# How to teach drop it?



## MayzieGSD (Aug 28, 2006)

My rescue GSD Gracie who I adopted 5 months ago LOVES her ball more than anything in the world (any ball doesn't matter) and I cannot for the life of me get her to drop it on command. 

I tried the 'two ball' method. Tried making the ball that I have more fun / squeak and talk excited, move it around, gesture etc to get her to drop the one in her mouth. Tried offering treats (no thank you, I want MY BALL). I can tell she wants to play with me because she will bring the ball to me and drop it for a second but then grab it quickly before I can. I tried ignoring her completely when she does this but she still only drops it for a second and then grabs it again and runs off.

I can take it away from her if I need to and she no longer growls at me when I do so but I just want to teach her to play fetch without having to wrestle it out of her mouth. Both of my other dogs have easily learned the 2 ball game - drop 1 at my feet and I throw a second.

Now if I play tug with her, I can get her to out and she does pretty well with that if I just freeze and stop the game and give her the out command. But it's another story with the ball. She is a very toy crazy and toy possessive dog. Ideas?


----------



## Kazel (Nov 29, 2016)

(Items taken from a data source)

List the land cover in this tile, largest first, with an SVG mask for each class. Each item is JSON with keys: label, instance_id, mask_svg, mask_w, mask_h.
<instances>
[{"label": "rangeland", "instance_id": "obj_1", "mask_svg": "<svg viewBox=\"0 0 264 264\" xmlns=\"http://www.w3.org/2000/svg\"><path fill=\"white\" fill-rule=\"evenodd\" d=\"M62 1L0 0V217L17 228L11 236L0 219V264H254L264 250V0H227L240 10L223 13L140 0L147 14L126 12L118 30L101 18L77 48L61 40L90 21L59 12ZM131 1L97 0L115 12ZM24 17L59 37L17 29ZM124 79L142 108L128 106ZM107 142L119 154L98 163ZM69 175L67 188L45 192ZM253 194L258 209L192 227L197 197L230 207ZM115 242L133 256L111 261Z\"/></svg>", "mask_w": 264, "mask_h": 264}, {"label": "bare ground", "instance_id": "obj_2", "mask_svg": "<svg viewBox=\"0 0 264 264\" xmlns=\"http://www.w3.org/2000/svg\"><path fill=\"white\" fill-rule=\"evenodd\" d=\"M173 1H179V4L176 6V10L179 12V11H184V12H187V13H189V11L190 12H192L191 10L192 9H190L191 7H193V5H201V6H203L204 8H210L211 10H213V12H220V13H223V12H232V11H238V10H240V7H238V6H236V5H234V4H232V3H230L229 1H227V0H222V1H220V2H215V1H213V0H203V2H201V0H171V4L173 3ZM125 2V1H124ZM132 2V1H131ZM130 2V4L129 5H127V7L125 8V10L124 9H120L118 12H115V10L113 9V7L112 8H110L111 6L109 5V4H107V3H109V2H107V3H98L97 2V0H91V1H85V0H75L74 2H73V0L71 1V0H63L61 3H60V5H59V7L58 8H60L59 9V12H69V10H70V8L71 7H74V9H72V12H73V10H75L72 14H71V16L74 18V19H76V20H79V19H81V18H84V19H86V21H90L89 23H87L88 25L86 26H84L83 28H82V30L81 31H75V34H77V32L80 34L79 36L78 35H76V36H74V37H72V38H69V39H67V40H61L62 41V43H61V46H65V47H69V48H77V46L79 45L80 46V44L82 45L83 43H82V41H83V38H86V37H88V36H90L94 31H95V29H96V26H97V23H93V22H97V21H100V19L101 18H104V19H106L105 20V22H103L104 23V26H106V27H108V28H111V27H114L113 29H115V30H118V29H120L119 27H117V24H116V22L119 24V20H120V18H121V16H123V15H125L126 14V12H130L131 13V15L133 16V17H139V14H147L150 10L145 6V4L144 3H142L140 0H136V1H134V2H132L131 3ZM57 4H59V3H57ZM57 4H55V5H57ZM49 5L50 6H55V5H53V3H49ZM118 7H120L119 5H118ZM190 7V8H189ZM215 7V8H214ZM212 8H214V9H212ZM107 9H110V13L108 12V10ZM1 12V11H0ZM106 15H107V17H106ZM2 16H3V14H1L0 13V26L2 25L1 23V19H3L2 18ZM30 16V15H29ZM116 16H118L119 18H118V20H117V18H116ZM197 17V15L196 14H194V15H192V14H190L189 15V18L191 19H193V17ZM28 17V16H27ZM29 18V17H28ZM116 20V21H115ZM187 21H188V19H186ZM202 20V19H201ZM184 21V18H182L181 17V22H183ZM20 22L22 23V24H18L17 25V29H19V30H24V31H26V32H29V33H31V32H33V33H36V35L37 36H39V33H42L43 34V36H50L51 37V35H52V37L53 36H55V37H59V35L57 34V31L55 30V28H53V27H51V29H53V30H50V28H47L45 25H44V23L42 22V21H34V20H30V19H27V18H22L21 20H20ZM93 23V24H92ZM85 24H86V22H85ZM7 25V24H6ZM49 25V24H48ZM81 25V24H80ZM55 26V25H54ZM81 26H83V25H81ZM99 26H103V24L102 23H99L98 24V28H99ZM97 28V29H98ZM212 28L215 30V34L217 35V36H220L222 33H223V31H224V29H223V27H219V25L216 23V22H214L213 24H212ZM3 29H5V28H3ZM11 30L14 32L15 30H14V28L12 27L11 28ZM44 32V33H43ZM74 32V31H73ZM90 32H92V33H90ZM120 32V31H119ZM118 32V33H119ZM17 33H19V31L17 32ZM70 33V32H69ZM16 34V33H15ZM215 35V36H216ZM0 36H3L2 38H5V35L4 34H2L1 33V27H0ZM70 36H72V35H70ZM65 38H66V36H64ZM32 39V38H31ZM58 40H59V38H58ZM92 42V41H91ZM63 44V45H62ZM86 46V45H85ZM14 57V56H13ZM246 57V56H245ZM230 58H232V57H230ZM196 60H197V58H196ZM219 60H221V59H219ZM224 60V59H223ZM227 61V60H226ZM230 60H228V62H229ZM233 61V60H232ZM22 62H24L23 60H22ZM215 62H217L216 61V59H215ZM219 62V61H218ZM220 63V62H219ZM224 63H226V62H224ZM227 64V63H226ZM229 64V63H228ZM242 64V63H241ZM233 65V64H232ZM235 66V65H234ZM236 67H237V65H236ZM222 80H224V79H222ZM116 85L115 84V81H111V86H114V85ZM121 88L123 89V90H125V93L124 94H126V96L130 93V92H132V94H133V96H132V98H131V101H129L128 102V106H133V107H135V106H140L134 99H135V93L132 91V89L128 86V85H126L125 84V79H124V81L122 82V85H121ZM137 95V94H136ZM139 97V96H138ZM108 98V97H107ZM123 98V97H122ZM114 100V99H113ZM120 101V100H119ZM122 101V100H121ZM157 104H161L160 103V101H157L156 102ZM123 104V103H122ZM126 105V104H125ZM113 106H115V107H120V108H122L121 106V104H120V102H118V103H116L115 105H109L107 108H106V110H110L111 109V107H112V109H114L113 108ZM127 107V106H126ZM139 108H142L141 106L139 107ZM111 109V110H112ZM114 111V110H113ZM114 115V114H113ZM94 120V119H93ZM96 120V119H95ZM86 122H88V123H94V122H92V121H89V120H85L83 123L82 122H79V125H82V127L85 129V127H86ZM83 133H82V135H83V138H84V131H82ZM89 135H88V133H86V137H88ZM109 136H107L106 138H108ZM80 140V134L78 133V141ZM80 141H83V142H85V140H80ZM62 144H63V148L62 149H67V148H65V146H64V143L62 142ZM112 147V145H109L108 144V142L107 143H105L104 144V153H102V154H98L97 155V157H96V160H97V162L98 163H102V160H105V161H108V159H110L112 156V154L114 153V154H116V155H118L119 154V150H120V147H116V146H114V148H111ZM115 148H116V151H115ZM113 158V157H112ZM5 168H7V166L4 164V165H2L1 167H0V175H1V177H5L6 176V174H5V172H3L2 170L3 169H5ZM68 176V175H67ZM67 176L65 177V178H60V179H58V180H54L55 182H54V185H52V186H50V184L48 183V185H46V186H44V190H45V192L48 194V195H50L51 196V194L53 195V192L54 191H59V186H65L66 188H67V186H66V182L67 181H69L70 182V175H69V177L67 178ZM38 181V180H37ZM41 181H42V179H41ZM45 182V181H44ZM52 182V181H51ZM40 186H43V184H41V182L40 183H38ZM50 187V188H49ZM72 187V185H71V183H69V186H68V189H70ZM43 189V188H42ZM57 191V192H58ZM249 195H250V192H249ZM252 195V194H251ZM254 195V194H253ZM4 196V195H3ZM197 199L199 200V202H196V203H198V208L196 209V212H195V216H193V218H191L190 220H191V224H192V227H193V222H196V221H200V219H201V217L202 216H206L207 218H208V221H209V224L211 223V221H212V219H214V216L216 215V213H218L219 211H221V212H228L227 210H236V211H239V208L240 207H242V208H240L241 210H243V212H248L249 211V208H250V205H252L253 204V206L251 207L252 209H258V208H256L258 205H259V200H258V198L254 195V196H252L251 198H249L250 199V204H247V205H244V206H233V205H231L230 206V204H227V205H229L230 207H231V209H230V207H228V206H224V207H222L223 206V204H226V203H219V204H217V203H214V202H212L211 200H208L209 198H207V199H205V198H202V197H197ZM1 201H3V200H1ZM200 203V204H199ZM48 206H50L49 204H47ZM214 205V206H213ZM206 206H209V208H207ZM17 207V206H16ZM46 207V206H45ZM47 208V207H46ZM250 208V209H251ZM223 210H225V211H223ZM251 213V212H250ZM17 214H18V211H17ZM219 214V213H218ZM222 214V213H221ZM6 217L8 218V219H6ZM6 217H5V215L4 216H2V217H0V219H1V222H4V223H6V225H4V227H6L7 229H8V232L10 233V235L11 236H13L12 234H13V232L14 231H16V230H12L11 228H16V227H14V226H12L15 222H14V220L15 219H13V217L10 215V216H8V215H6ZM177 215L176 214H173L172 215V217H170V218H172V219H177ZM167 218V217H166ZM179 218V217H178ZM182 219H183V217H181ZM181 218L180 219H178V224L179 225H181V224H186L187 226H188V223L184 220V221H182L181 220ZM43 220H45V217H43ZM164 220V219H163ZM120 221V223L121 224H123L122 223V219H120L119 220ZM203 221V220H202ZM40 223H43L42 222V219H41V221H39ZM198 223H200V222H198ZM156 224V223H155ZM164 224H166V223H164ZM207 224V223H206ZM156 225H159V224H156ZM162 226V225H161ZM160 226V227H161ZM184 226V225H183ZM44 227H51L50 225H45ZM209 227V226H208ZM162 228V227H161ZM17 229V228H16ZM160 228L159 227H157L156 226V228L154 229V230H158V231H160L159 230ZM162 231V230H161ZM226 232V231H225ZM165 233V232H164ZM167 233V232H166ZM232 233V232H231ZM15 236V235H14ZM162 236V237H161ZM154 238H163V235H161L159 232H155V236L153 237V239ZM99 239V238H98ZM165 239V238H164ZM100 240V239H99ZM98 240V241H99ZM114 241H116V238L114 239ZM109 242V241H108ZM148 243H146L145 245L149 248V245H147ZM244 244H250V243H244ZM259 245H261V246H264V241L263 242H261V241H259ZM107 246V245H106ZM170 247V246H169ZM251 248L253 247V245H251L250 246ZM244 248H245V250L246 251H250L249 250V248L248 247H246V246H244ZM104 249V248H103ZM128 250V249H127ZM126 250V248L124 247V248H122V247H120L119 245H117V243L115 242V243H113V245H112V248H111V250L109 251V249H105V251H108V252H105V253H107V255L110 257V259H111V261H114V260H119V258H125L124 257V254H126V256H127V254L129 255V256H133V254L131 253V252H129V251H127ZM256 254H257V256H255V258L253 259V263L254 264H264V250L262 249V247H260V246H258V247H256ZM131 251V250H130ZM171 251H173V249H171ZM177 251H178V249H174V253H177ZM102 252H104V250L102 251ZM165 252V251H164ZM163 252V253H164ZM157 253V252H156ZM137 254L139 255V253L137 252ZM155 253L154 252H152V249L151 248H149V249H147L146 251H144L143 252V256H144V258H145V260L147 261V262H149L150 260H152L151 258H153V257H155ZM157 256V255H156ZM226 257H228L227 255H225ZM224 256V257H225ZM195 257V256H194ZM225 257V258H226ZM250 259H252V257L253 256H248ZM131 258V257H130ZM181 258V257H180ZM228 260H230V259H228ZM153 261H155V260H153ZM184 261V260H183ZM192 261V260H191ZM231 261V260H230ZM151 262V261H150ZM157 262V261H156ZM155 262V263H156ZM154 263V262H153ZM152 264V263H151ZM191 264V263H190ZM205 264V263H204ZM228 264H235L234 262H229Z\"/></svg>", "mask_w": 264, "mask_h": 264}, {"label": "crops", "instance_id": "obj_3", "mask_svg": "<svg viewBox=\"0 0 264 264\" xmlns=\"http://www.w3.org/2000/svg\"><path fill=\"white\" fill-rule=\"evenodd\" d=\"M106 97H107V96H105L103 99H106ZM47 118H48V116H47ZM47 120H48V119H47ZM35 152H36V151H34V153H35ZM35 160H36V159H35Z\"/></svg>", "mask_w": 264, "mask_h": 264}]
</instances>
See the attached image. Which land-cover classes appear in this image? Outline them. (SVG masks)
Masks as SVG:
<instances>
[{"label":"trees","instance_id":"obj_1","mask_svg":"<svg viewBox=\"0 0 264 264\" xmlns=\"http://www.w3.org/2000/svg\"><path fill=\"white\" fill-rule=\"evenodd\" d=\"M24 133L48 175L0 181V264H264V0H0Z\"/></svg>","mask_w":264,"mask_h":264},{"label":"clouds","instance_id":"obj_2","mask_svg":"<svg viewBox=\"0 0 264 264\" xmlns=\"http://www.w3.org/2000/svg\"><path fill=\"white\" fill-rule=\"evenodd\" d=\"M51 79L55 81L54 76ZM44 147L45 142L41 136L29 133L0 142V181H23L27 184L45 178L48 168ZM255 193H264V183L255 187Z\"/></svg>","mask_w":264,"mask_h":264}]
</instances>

• Written task A
Copy the stretch of the dog-training thread from "Now if I play" through "possessive dog. Ideas?", changing "tug" to "tug-of-war".
• Written task B
How many lines of the listing contain the string "this"? Case counts; answer with the number only.
The forum thread and the listing have nothing to do with each other.

• Correct answer A
Now if I play tug-of-war with her, I can get her to out and she does pretty well with that if I just freeze and stop the game and give her the out command. But it's another story with the ball. She is a very toy crazy and toy possessive dog. Ideas?

• Correct answer B
2